BEGIN Supplied records

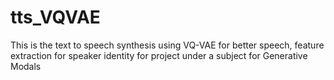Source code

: # tts_VQVAE
This is the text to speech synthesis using VQ-VAE for better speech, feature extraction for speaker identity for project under a subject for Generative Modals
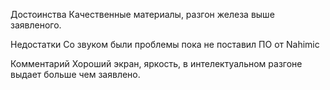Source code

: Достоинства
Качественные материалы, разгон железа выше заявленого.

Недостатки
Со звуком были проблемы пока не поставил ПО от Nahimic

Комментарий
Хороший экран, яркость, в интелектуальном разгоне выдает больше чем заявлено.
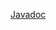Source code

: [Javadoc](https://javadoc.io/doc/org.nasdanika.core/common/latest/org.nasdanika.common/module-summary.html)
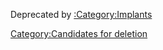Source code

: Deprecated by [:Category:Implants](:Category:Implants)

[Category:Candidates for
deletion](Category:Candidates_for_deletion)
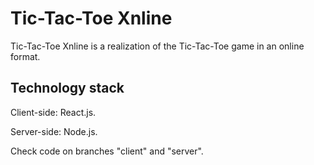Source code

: # Tic-Tac-Toe Xnline
Tic-Tac-Toe Xnline is a realization of the Tic-Tac-Toe game in an online format. 
## Technology stack
Client-side: React.js.

Server-side: Node.js.

Check code on branches "client" and "server".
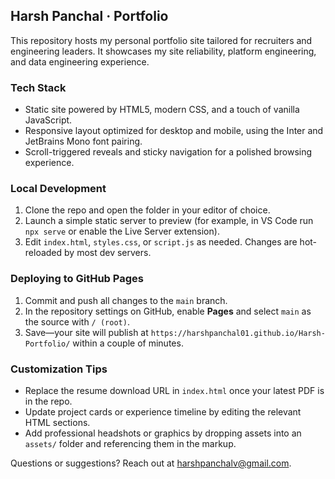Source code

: ## Harsh Panchal · Portfolio

This repository hosts my personal portfolio site tailored for recruiters and engineering leaders. It showcases my site reliability, platform engineering, and data engineering experience.

### Tech Stack
- Static site powered by HTML5, modern CSS, and a touch of vanilla JavaScript.
- Responsive layout optimized for desktop and mobile, using the Inter and JetBrains Mono font pairing.
- Scroll-triggered reveals and sticky navigation for a polished browsing experience.

### Local Development
1. Clone the repo and open the folder in your editor of choice.
2. Launch a simple static server to preview (for example, in VS Code run `npx serve` or enable the Live Server extension).
3. Edit `index.html`, `styles.css`, or `script.js` as needed. Changes are hot-reloaded by most dev servers.

### Deploying to GitHub Pages
1. Commit and push all changes to the `main` branch.
2. In the repository settings on GitHub, enable **Pages** and select `main` as the source with `/ (root)`.
3. Save—your site will publish at `https://harshpanchal01.github.io/Harsh-Portfolio/` within a couple of minutes.

### Customization Tips
- Replace the resume download URL in `index.html` once your latest PDF is in the repo.
- Update project cards or experience timeline by editing the relevant HTML sections.
- Add professional headshots or graphics by dropping assets into an `assets/` folder and referencing them in the markup.

Questions or suggestions? Reach out at [harshpanchalv@gmail.com](mailto:harshpanchalv@gmail.com).
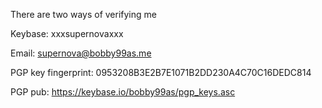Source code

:There are two ways of verifying me

Keybase: xxxsupernovaxxx

Email: supernova@bobby99as.me

PGP key fingerprint: 0953208B3E2B7E1071B2DD230A4C70C16DEDC814

PGP pub: https://keybase.io/bobby99as/pgp_keys.asc
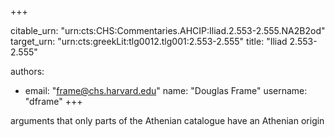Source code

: +++


citable_urn: "urn:cts:CHS:Commentaries.AHCIP:Iliad.2.553-2.555.NA2B2od"
target_urn: "urn:cts:greekLit:tlg0012.tlg001:2.553-2.555"
title: "Iliad 2.553-2.555"

authors:
- email: "frame@chs.harvard.edu"
  name: "Douglas Frame"
  username: "dframe"
+++

<p>arguments that only parts of the Athenian catalogue have an Athenian origin</p>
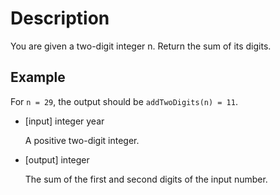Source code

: # Description
You are given a two-digit integer n. Return the sum of its digits.

## Example
For `n = 29`, the output should be `addTwoDigits(n) = 11`.
- [input] integer year

  A positive two-digit integer.

- [output] integer

  The sum of the first and second digits of the input number.
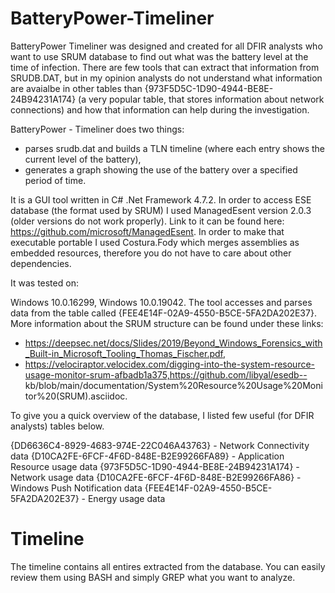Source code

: # BatteryPower-Timeliner

BatteryPower Timeliner was designed and created for all DFIR analysts who want to use SRUM database to find out what was the battery level at the time of infection. There are few tools that can extract that information from SRUDB.DAT, but in my opinion analysts do not understand what information are avaialbe in other tables than {973F5D5C-1D90-4944-BE8E-24B94231A174} (a very popular table, that stores information about network connections) and how that information can help during the investigation. 

BatteryPower - Timeliner does two things:

- parses srudb.dat and builds a TLN timeline (where each entry shows the current level of the battery),
- generates a graph showing the use of the battery over a specified period of time.

It is a GUI tool written in C# .Net Framework 4.7.2. In order to access ESE database (the format used by SRUM) I used ManagedEsent version 2.0.3 (older versions do not work properly). Link to it can be found here: https://github.com/microsoft/ManagedEsent. In order to make that executable portable I used Costura.Fody which merges assemblies as embedded resources, therefore you do not have to care about other dependencies.

It was tested on:

Windows 10.0.16299,
Windows 10.0.19042.
The tool accesses and parses data from the table called {FEE4E14F-02A9-4550-B5CE-5FA2DA202E37}. More information about the SRUM structure can be found under these links:

- https://deepsec.net/docs/Slides/2019/Beyond_Windows_Forensics_with_Built-in_Microsoft_Tooling_Thomas_Fischer.pdf,
- https://velociraptor.velocidex.com/digging-into-the-system-resource-usage-monitor-srum-afbadb1a375,https://github.com/libyal/esedb-- kb/blob/main/documentation/System%20Resource%20Usage%20Monitor%20(SRUM).asciidoc.

To give you a quick overview of the database, I listed few useful (for DFIR analysts) tables below.

{DD6636C4-8929-4683-974E-22C046A43763} - Network Connectivity data
{D10CA2FE-6FCF-4F6D-848E-B2E99266FA89} - Application Resource usage data
{973F5D5C-1D90-4944-BE8E-24B94231A174} - Network usage data
{D10CA2FE-6FCF-4F6D-848E-B2E99266FA86} - Windows Push Notification data
{FEE4E14F-02A9-4550-B5CE-5FA2DA202E37} - Energy usage data

# Timeline
The timeline contains all entires extracted from the database. You can easily review them using BASH and simply GREP what you want to analyze.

END Supplied records

* [Exercise instructions]:
Copy out each line of the listing above that contains the word "repository".

* [Task solution]:
This repository hosts my personal portfolio site tailored for recruiters and engineering leaders. It showcases my site reliability, platform engineering, and data engineering experience.
2. In the repository settings on GitHub, enable **Pages** and select `main` as the source with `/ (root)`.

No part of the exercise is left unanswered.